I try and jerk my leg up to knee him in the balls, but my leg is trapped too tightly between his to do that. Instead, I curl my hands into fists, preparing to hit him, but before I can, he sees the motion, and his smile spreads, wide and mean.

“Did you think you were going to hit me or something? Hannah, Hannah, Hannah. You should know better than that.”

As he finishes speaking, Brett takes a hand from my hip and locks my wrists in his grip, yanking them up over my head and pinning them to the wall as he presses his body tighter against mine.
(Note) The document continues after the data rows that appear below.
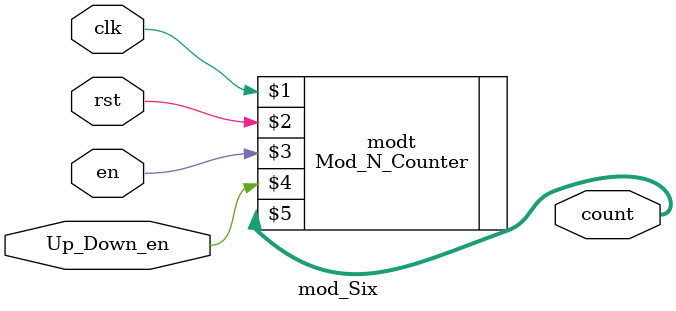
<source format=v>
`timescale 1ns / 1ps


module mod_Six(input clk, rst,en,Up_Down_en, output [2:0]count);

Mod_N_Counter  #(3,6)modt (clk, rst,en,Up_Down_en, count);

endmodule

</source>
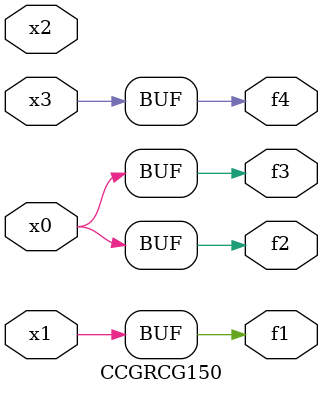
<source format=v>
module CCGRCG150(
	input x0, x1, x2, x3,
	output f1, f2, f3, f4
);
	assign f1 = x1;
	assign f2 = x0;
	assign f3 = x0;
	assign f4 = x3;
endmodule

</source>
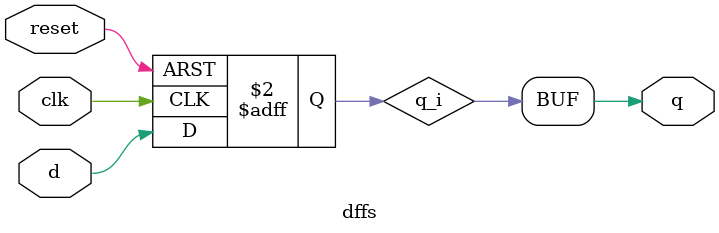
<source format=v>
/* This file contains all the basic elements required for this project. Each elements are defined in separate modules*/

/* D-Flip Flop*/
module dff(/*AUTOARG*/
   // Outputs
   q, q_bar,
   // Inputs
   d, clk, reset
   );

   parameter DELAY = 1;
   
   input d,clk,reset;
   output q, q_bar;

   reg 	  q_i;
 	  
   /*AUTOREG*/
  
   always @(posedge clk or posedge reset) begin
      if(reset) begin
	 q_i <= 1'b0; //using non blocking assignments for the sequential logic
      end else begin
	 q_i <= d;
      end
   end
  assign #DELAY q = q_i;
  assign #DELAY q_bar = ~q_i;   
endmodule // dff

/*NOT gate*/
module inv(/*AUTOARG*/
   // Outputs
   idash,
   // Inputs
   i
   );

   parameter DELAY = 1;

   output idash;
   input i;

   assign #DELAY idash = !i;   
endmodule // inv

/* 2 input AND gate*/
module and2(/*AUTOARG*/
   // Outputs
   q,
   // Inputs
   a, b
   );

   parameter DELAY = 1;

   output q;
   input  a, b;

   assign #DELAY q = a & b;
endmodule // and2

/* 3 input AND gate*/
module and3(/*AUTOARG*/
   // Outputs
   q,
   // Inputs
   a, b, c
   );

   parameter DELAY = 1;

   output q;
   input  a, b, c;

   assign #DELAY q = a & b & c;
endmodule // and3

/* 2 input OR gate*/
module or2 (/*AUTOARG*/
   // Outputs
   q,
   // Inputs
   a, b
   );

   parameter DELAY = 1;

   output q;
   input  a, b;

   assign #DELAY q = a | b;   
endmodule // or2

/* 2 input nor gate*/
module nor2(/*AUTOARG*/
   // Outputs
   q,
   // Inputs
   a, b
   );
   parameter DELAY = 1;

   output q;
   input  a, b;

   assign #DELAY q = ~ (a | b);
endmodule // nor2

/* 3 input OR gate*/
module or3( /*AUTOARG*/
   // Outputs
   q,
   // Inputs
   a, b, c
   );

   parameter DELAY = 1;

   output q;
   input  a, b, c;

   assign #DEALAY q = a | b | c;
endmodule // or3

/* 2 input EXOR gate*/ 
module xor2(/*AUTOARG*/
   // Outputs
   q,
   // Inputs
   a, b
   );
   
   parameter DELAY = 1;

   output q;
   input  a, b;

   assign #DELAY q = a ^ b;
endmodule // xor2

/* 3 input EXOR gate*/
module xor3(/*AUTOARG*/
   // Outputs
   q,
   // Inputs
   a, b, c
   );

   parameter DELAY = 1;

   output q;
   input  a, b, c;

   assign #DELAY q = a ^ b ^ c;   
endmodule // xor3

/* S-R latch built using NOR gates*/
module srlatch(/*AUTOARG*/
   // Outputs
   q, qbar,
   // Inputs
   s, r
   );

   parameter DELAY = 1;

   output q, qbar;
   input  s, r;

   /*AUTOREG*/
   // Beginning of automatic regs (for this module's undeclared outputs)
   reg			q;
   reg			qbar;
   // End of automatics
   wire qbar_i, q_i;
   nor2 norx(qbar_i, s, q_i);
   nor2 nory(q_i, r, qbar_i);  
        always @* begin
                qbar = #DELAY qbar_i;
                q = #DELAY q_i; 
        end  
   //assign #DELAY qbar =  qbar_i;
   //assign #DELAY q = q_i;      
endmodule // srlatch

   
/* Delay element*/
module delay(/*AUTOARG*/
   // Outputs
   q,
   // Inputs
   i
   );

   parameter DELAY = 1;

   output q;
   input  i;

   assign #DELAY q = i;
endmodule // delay

/* Muller-c element*/
module celement(/*AUTOARG*/
   // Outputs
   q,
   // Inputs
   a, b, reset
   );
   
   parameter DELAY = 1;
   output q;
   input  a, b, reset;

   /*AUTOREG*/
   // Beginning of automatic regs (for this module's undeclared outputs)
   reg			q;
   // End of automatics
   always @(*) begin
      if(reset) begin
	 q <= 0;	 
      end else if(a == b) begin
	 q <= #DELAY b;	 
      end            
   end
endmodule // celement
   
/* Data register with multiple buswidth*/
module regdata(/*AUTOARG*/
   // Outputs
   q,
   // Inputs
   a, clk, reset
   );
   `include "def.v"

   parameter DELAY = 1;

   output [DATA_MSB:0] q;
   input [DATA_MSB:0]  a;
   input 	       clk, reset;
   
   reg [DATA_MSB:0]    q_i;    
   
   always @(posedge clk or posedge reset) begin
      if(reset) begin
	 q_i <= 0;
      end else begin
	 q_i <= a;	 
      end      
   end
   assign #DELAY q = q_i;   
endmodule // regdata

/*T-flip flop */
module tff(/*AUTOARG*/
   // Outputs
   q, qbar,
   // Inputs
   t, clk, reset
   );

   parameter DELAY = 1;

   output q, qbar;
   input  t, clk, reset;

   reg 	  q_i;
   
   always@(posedge clk or posedge reset) begin
      if(reset) begin
	 q_i <= 1'b0;	
      end else if(t) begin
	 q_i <= ~q_i;	 
      end      
   end

   assign #DELAY q = q_i;
   assign #DELAY qbar = ~q_i;
endmodule // tff

/* MUX 2:1*/
module mux(/*AUTOARG*/
   // Outputs
   q,
   // Inputs
   a, s
   );

   parameter DELAY = 1;

   output q;
   input [1:0] a;
   input       s;

   assign #DELAY q = s ? a[1] : a[0];
endmodule // mux

/* Data register with multiple buswidth and enable input*/
module regdataen(/*AUTOARG*/
   // Outputs
   q,
   // Inputs
   a, en, reset, clk
   );
   `include "def.v"

   parameter DELAY = 1;

   output [DATA_MSB:0] q;
   input [DATA_MSB:0]  a;
   input 	       en, reset, clk;
   
   reg [DATA_MSB:0]    q_i;    
   
   always @(posedge en or posedge clk or posedge reset) begin
      if(reset) begin
	 q_i <= 0;
      end else if(en) begin
	 q_i <= a;	 
      end      
   end
   assign #DELAY q = q_i;   
endmodule // regdataen

/* Data register with multiple buswidth and enable + enable* input*/
module regdataenstar(/*AUTOARG*/
   // Outputs
   q,
   // Inputs
   a, en, reset, enstar, clk
   );
   `include "def.v"

   parameter DELAY = 1;

   output [DATA_MSB:0] q;
   input [DATA_MSB:0]  a;
   input 	       en, reset, enstar,clk;
   
   reg [DATA_MSB:0]    q_i;    
   
   always @(posedge en or posedge enstar or posedge clk or posedge reset ) begin
      if(reset) begin
	 q_i <= 0;
      end else if(en && enstar) begin
	 q_i <= a;	 
      end      
   end
   assign #DELAY q = q_i;   
endmodule // regdataenstar

/* Register with enable, enable star and async reset */
module regenstar(/*AUTOARG*/
   // Outputs
   q,
   // Inputs
   a, en, reset, enstar, clk
   );
 
   parameter DELAY = 1;

   output q;
   input  a;
   input  en, reset, enstar, clk;
   
   reg q_i;    
   
   always @(posedge en or posedge enstar or posedge clk or posedge reset) begin
      if(reset) begin
	 q_i <= 0;
      end else if(en && enstar) begin
	 q_i <= a;	 
      end      
   end
   assign #DELAY q = q_i;   
endmodule // regenstar

/* data flip flop without qbar */
module dffs(/*AUTOARG*/
   // Outputs
   q,
   // Inputs
   d, clk, reset
   );

   parameter DELAY = 1;
   
   input d,clk,reset;
   output q;

   reg 	  q_i;
 	  
   /*AUTOREG*/
  
   always @(posedge clk or posedge reset) begin
      if(reset) begin
	 q_i <= 1'b0; //using non blocking assignments for the sequential logic
      end else begin
	 q_i <= d;
      end
   end
  assign #DELAY q = q_i;
 
endmodule // dffs


/* Yet to be done :-) */
/* MUTEX element*/
/* D-Flip flop with Async reset and EN* */
/* Asynchronous Controllers for LDL*/


</source>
The tightening of his hand around my wrists is the pin pulled on the grenade of my panic.

My brain fuzzes.

My heart slams against my ribs.

My tongue is glued to the top of my mouth and my limbs are heavy with fear.

My blood roars in my ears.

The air is squeezed from my lungs as terror swamps me.

I try and yank my hands away, but Brett just lets out that dark chuckle and tightens his grip again. He’s going to do what he wants with me, and there’s nothing I can do to stop him. He’s too big. Too strong. Too angry. Too determined.

Angry men are dangerous men.

Alarm bells clang in my ears, and Brett’s rage rolls out of him in waves.

Cold sweat drips down my spine.

My breath comes in ragged pants.

Yell.

Scream.

Fight.

But I can’t. My body is frozen, and I’m stuck here, with no way to get away and no one coming to my rescue. Gritting my teeth against the panic churning inside me, I close my eyes and surrender.